The securities have not been and will not be registered under the United States Securities Act of 1933, as amended (“U.S. Securities Act”) or any state securities law and may not be offered or sold in the United States unless registered under the U.S. Securities Act and applicable state securities laws or an exemption from such registration is available.

About 1933 Industries Inc.
1933 Industries is a vertically-integrated, growth-orientated company, focusing on the cultivation and manufacturing of cannabis consumer branded goods in a wide range of product formats. Operating through two subsidiaries, the Company controls all aspects of the value chain with cultivation, extraction, processing, and manufacturing assets supporting its diversified portfolio of cannabis brands and licensing partners. The Company owns 91% of Alternative Medicine Association, LC (AMA), and 100% of Infused MFG LLC.

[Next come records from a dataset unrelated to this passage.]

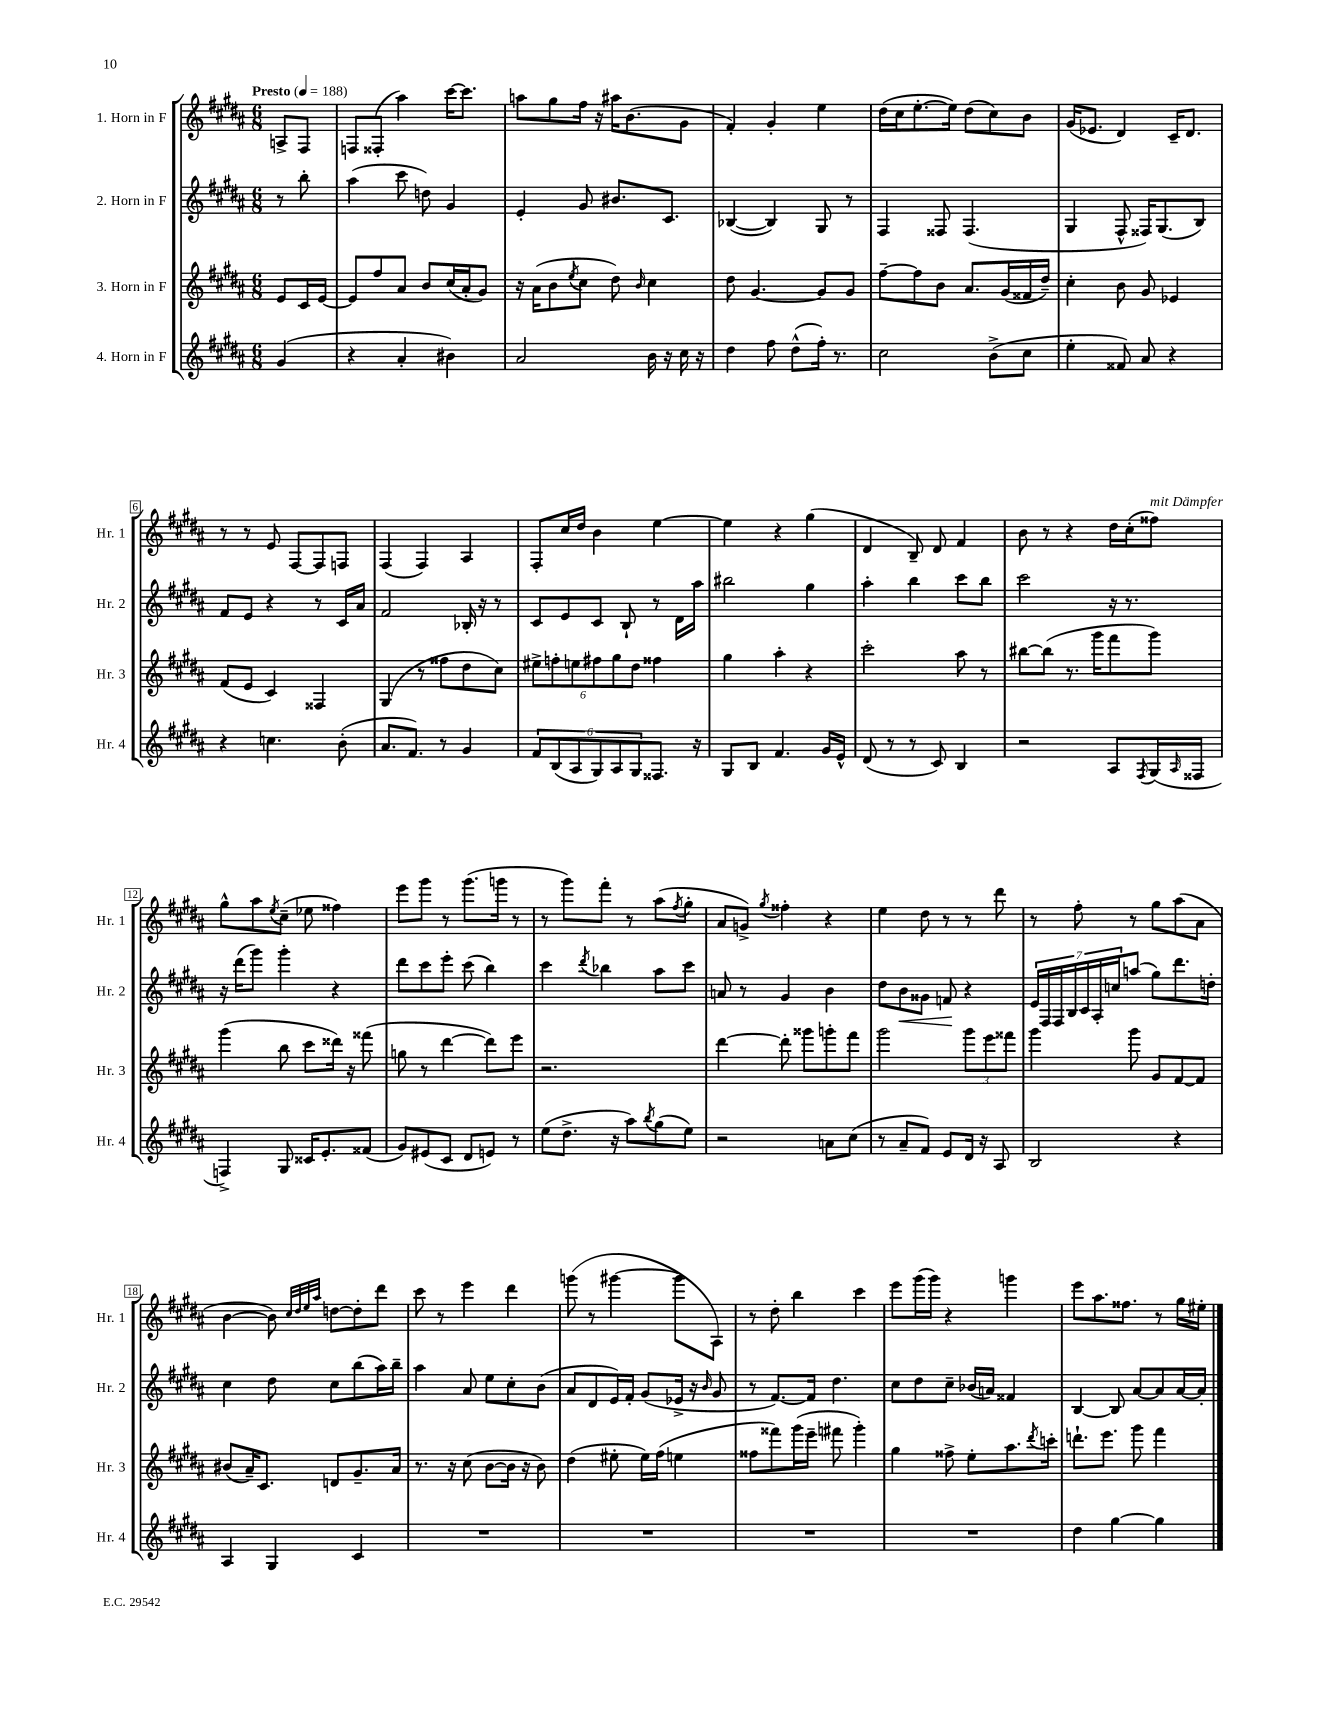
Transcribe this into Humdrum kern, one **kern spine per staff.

**kern	**kern	**kern	**dynam	**kern
*part4	*part3	*part2	*part2	*part1
*staff4	*staff3	*staff2	*staff2	*staff1
*I"4. Horn in F	*I"3. Horn in F	*I"2. Horn in F	*	*I"1. Horn in F
*I'Hr. 4	*I'Hr. 3	*I'Hr. 2	*	*I'Hr. 1
*clefG2	*clefG2	*clefG2	*	*clefG2
*k[f#c#g#d#a#]	*k[f#c#g#d#a#]	*k[f#c#g#d#a#]	*	*k[f#c#g#d#a#]
*M6/8	*M6/8	*M6/8	*	*M6/8
*MM188	*MM188	*MM188	*	*MM188
=	=	=	=	=
!	!	!	!	!LO:TX:a:B:t=Presto
(4g#/	8e/L	8r	.	8An^/L
.	16c#/L	8bb'\	.	8F#/J
.	[16e/JJ	.	.	.
=1	=1	=1	=1	=1
4r	8e/L]	(4aa#\	.	8Fn/L
.	8ff#/	.	.	(8F##X'/J
4a#'/	8a#/J	8ccc#\	.	4aa#\)
.	8b/L	8ddn\)	.	.
4b#X\)	(16cc#/L	4g#/	.	[16ccc#\KL
.	16a#'/J	.	.	8.ccc#\J]
.	8g#/J)	.	.	.
=2	=2	=2	=2	=2
2a#/	16r	4e'/	.	8aan\L
.	(16a#\KL	.	.	.
.	8b\	.	.	8gg#\
.	8qee/	.	.	.
.	8cc#\J	8g#/	.	16ff#\Jk
.	.	.	.	16r
.	8dd#\)	8.b#X/L	.	16aa#X\KL
.	.	.	.	(8.b\
.	16qqb/	.	.	.
16b\	4cc#\	.	.	.
16r	.	8.c#/J	.	.
16cc#\	.	.	.	8g#\J
16r	.	.	.	.
=3	=3	=3	=3	=3
4dd#\	8dd#\	([4B-X/	.	4f#'/)
.	[4.g#/	.	.	.
8ff#\	.	4B-/])	.	4g#'/
(8dd#^^\L	.	.	.	.
16ff#'\Jk)	8g#/L]	8G#/	.	4ee\
8.r	.	.	.	.
.	8g#/J	8r	.	.
=4	=4	=4	=4	=4
2cc#\	[8ff#~\L	4F#/	.	(16dd#\LL
.	.	.	.	16cc#\J
.	8ff#\]	.	.	[8.ee'\
.	8b\J	8F##X/	.	.
.	.	.	.	16ee\Jk])
.	8.a#/L	(4.F##/	.	(8dd#\L
(8b^\L	.	.	.	8cc#\)
.	(16g#/L	.	.	.
8cc#\J	16f##X/	.	.	8b\J
.	16dd#~/JJ)	.	.	.
=5	=5	=5	=5	=5
4ee'\	4cc#'\	4G#/	.	(16g#/KL
.	.	.	.	8.e-X/J
8f##X/)	8b\	8F#^^/	.	4d#/)
8a#/	8g#/	16F##X/KL)	.	.
.	.	(8.G#/	.	.
4r	4e-X/	.	.	16c#~/KL
.	.	.	.	8.d#/J
.	.	8B/J)	.	.
!!LO:LB:g=z
=6	=6	=6	=6	=6
4r	(8f#/L	8f#/L	.	8r
.	8e/J	8e/J	.	8r
4.ccn\	4c#/)	4r	.	8e/
.	.	.	.	[8F#/L
.	4F##X/	8r	.	8F#/]
(8b'\	.	16c#/LL	.	8Fn/J
.	.	16a#/JJ	.	.
=7	=7	=7	=7	=7
8.a#/L	(4G#/	2f#/	.	(4F#/
8.f#/J)	.	.	.	.
.	8r	.	.	4F#/)
8r	8ff##X\L	.	.	.
4g#/	8dd#\	16B-X'/	.	4A#/
.	.	16r	.	.
.	8cc#\J)	8r	.	.
=8	=8	=8	=8	=8
12f#/L	12ee#X^\L	8c#/L	.	8F#'/L
(12B/	12ffn'\	.	.	.
.	.	8e/	.	16cc#/L
12A#/	12een\	.	.	.
.	.	.	.	16dd#/JJ
12G#/)	12ff#X\	8c#/J	.	4b\
12A#/	12gg#\	.	.	.
.	.	8B`/	.	.
12G#/	12dd#\J	.	.	.
8.F##X/J	4ff##X\	8r	.	[4ee\
.	.	16d#\LL	.	.
16r	.	16aa#\JJ	.	.
=9	=9	=9	=9	=9
8G#/L	4gg#\	2bb#X\	.	4ee\]
8B/J	.	.	.	.
4.f#/	4aa#'\	.	.	4r
.	4r	4gg#\	.	(4gg#\
16g#/LL	.	.	.	.
16e^^/JJ	.	.	.	.
=10	=10	=10	=10	=10
(8d#/	2ccc#'\	4aa#'\	.	4d#/
8r	.	.	.	.
8r	.	4bb\	.	8B~/)
8c#/)	.	.	.	8d#/
4B/	8aa#\	8ccc#\L	.	4f#/
.	8r	8bb\J	.	.
=11	=11	=11	=11	=11
2r	[8bb#X\L	2ccc#\	.	8b\
.	(8bb#\J]	.	.	8r
.	8.r	.	.	4r
.	16ggg#\KL	.	.	.
8A#/L	8fff#\	16r	.	16dd#\LL
.	.	8.r	.	(16cc#'\J
8qF#/	.	.	.	.
!	!	!	!	!LO:TX:a:i:t=mit Dämpfer
(16G#/L	8ggg#\J)	.	.	8ff##X\J)
16qqA#/	.	.	.	.
16F##X/JJ	.	.	.	.
!!LO:LB:g=z
=12	=12	=12	=12	=12
4Fn^/)	(4ggg#\	16r	.	8gg#^^\L
.	.	(16ddd#\KL	.	.
.	.	8ggg#\J)	.	8aa#\
.	.	.	.	8qee/
8G#/	8bb\	4ggg#'\	.	(8cc#~\J
16c##X/KL	8ccc#\L	.	.	8ee-X\
8.e'/	.	.	.	.
.	16ddd##X\Jk)	4r	.	4ff##X\)
.	16r	.	.	.
(8f##X/J	(8fff##X\	.	.	.
=13	=13	=13	=13	=13
8g#/L)	8ggn\	8ddd#\L	.	8eee\L
(8e#X/	8r	8ccc#\	.	8ggg#\J
8c#/J	[4ddd#\	8eee'\J	.	8r
8d#/L	.	(8ccc#\	.	(8.ggg#\L
8en/J)	8ddd#\L])	4bb\)	.	.
.	.	.	.	16gggn\Jk
8r	8eee\J	.	.	8r
=14	=14	=14	=14	=14
(8ee\L	2.r	4ccc#\	.	8r
8.dd#^\J	.	.	.	8ggg#\L)
.	.	8qddd#/	.	.
.	.	4bb-X\	.	8fff#'\J
16r	.	.	.	.
8aa#\L)	.	.	.	8r
8qbb/	.	.	.	.
(8gg#\	.	8aa#\L	.	(8aa#\L
.	.	.	.	8qff#/
8ee\J)	.	8ccc#\J	.	8gg#'\J
=15	=15	=15	=15	=15
2r	[4ddd#\	8an/	.	8a#/L
.	.	8r	.	8gn^/J)
.	.	.	.	8qgg#/
.	8ddd#'\]	4g#/	.	4ff##X'\
.	8ggg##X\L	.	.	.
8an\L	8gggn'\	4b\	.	4r
(8cc#\J	8fff#\J	.	.	.
=16	=16	=16	=16	=16
8r	2ggg#\	8dd#\L	.	4ee\
!	!	!	!LO:HP:b	!
8a#~/L	.	8b\	<	.
8f#/J)	.	8g##X\J	.	8dd#\
8e/L	.	8fn/	.	8r
16d#/Jk	12ggg#\L	4r	[	8r
16r	.	.	.	.
.	12eee\	.	.	.
8A#/	.	.	.	8ddd#\
.	12fff##X\J	.	.	.
=17	=17	=17	=17	=17
2B/	4ggg#\	28e/LL	.	8r
.	.	28F#/	.	.
.	.	28F#/	.	.
.	.	28B/	.	.
.	.	.	.	8ff#'\
.	.	28c#/	.	.
.	.	28A#'/	.	.
.	.	28ccn/J	.	.
.	8ggg#\	(8aan/J	.	8r
.	8g#/L	8gg#\L)	.	8gg#\L
4r	[8f#/	8.ddd#\	.	(8aa#\
.	8f#/J]	.	.	8a#\J
.	.	16ddn'\Jk	.	.
!!LO:LB:g=z
=18	=18	=18	=18	=18
4A#/	(8b#X/L	4cc#\	.	[4b\
.	16a#~/K)	.	.	.
.	8.c#/J	.	.	.
4G#/	.	8dd#\	.	8b\])
.	.	.	.	32qqcc#/LLL
.	.	.	.	32qqdd#/
.	.	.	.	32qqee/
.	.	.	.	32qqaa#/JJJ
.	8dn/L	8cc#\L	.	[8ddn\L
4c#/	8.g#~/	(8bb\	.	8dd'\]
.	.	16aa#\L)	.	8ddd#\J
.	16a#/Jk	16bb~\JJ	.	.
=19	=19	=19	=19	=19
2.r	8.r	4aa#\	.	8ccc#\
.	.	.	.	8r
.	16r	.	.	.
.	(8cc#\	8a#/	.	4eee\
.	[8b\L	8ee\L	.	.
.	16b\Jk]	8cc#'\	.	4ddd#\
.	16r	.	.	.
.	8b\)	(8b\J	.	.
=20	=20	=20	=20	=20
2.r	(4dd#\	8a#/L	.	(8gggn\
.	.	8d#/	.	8r
.	8ee#X'\	16e/L)	.	[4ggg#X\
.	.	16f#'/JJ	.	.
.	16ee#\LL)	(8g#/L	.	.
.	(16ff#\JJ	.	.	.
.	4een\	16e-X^/Jk	.	8ggg#\L]
.	.	16r	.	.
.	.	16qqb/	.	.
.	.	8g#/	.	8A#\J)
=21	=21	=21	=21	=21
2.r	8ff##X\L	8r	.	8r
.	8fff##X\)	[8.f#/L)	.	8dd#'\
.	(16ggg#\L	.	.	4bb\
.	16eee~\JJ	16f#/Jk]	.	.
.	8fff#X\	4.dd#\	.	.
.	4ggg#'\)	.	.	4ccc#\
=22	=22	=22	=22	=22
2.r	4gg#\	8cc#\L	.	8eee\L
.	.	8dd#\	.	(16ggg#\L
.	.	.	.	16ggg#\JJ)
.	8ff##X^\	8cc#~\J	.	4r
.	8ee'\L	(16b-X/LL	.	.
.	.	16an/JJ)	.	.
.	8.aa#\	4f##X/	.	4gggn\
.	8qddd#/	.	.	.
.	16cccn'\Jk	.	.	.
=23	=23	=23	=23	=23
4dd#\	8.dddn`\L	[4B/	.	8eee\L
.	.	.	.	8.aa#\
.	8.eee\J	.	.	.
[4gg#\	.	8B/]	.	.
.	.	.	.	8.ff##X\J
.	8ggg#\	[8a#/L	.	.
4gg#\]	4fff#\	8a#/]	.	8r
.	.	[16a#/L	.	16gg#\LL
.	.	16a#'/JJ]	.	16ee#X'\JJ
==	==	==	==	==
*-	*-	*-	*-	*-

About Alternative Medicine Association
AMA is a licensed medical and adult-use cannabis cultivation and extraction subsidiary that produces its own branded line of unique cannabis-based products and manufactures third-party brands. With state-of-the-art cultivation and extraction facilities based in Las Vegas, Nevada, AMA seeks to offer medical patients and recreational users alike a cannabis experience that’s exceptional, potent, and consistent in quality.

About Canna Hemp™
With an extensive product line that includes topicals, creams, vapes, elixirs, capsules, dabs, lip balms and pre and post workout recovery sports products, 1933 Industries’ proprietary Canna Hemp™ brand utilizes the power of hemp and CBD to bring natural wellness. The Company’s flagship products, the Canna Hemp™ Relief Cream and Canna Hemp X™ Recovery Cream are recognized as best topicals in the market. Canna Hemp X™ is a CBD sports recovery cream for athletes, bridging the gap between recovery and top performance. All products are triple and third-party tested for safety with test results imbedded via QR codes for traceability.

For further information please contact:
Alexia Helgason, VP, IR and Corporate Communications
604-674-4756 (ext. 1)
This email address is being protected from spambots. You need JavaScript enabled to view it.

Paul Rosen, CEO
604-674-4756 (ext. 1)

Neither the Canadian Securities Exchange nor its Regulation Services Provider (as that term is defined in the policies of the Canadian Securities Exchange) accepts responsibility for the adequacy or accuracy of this release.

Notice regarding Forward Looking Statements: This news release contains forward-looking statements. The use of any of the words "anticipate", "continue", "estimate", "expect", "may", "will", "project", "should", "believe" and similar expressions are intended to identify forward-looking statements. Although the Company believes that the expectations and assumptions on which the forward-looking statements are based are reasonable, undue reliance should not be placed on the forward-looking statements because the Company can give no assurance that they will prove to be correct. Since forward-looking statements address future events and conditions, by their very nature they involve inherent risks and uncertainties. These statements speak only as of the date of this news release. Actual results could differ materially from those currently anticipated due to a number of factors and risks including various risk factors discussed in the Company's disclosure documents, which can be found under the Company's profile on www.sedar.com. 1933 Industries undertakes no obligation to update publicly or revise any forward-looking information, whether as a result of new information, future events or otherwise, except as required by law.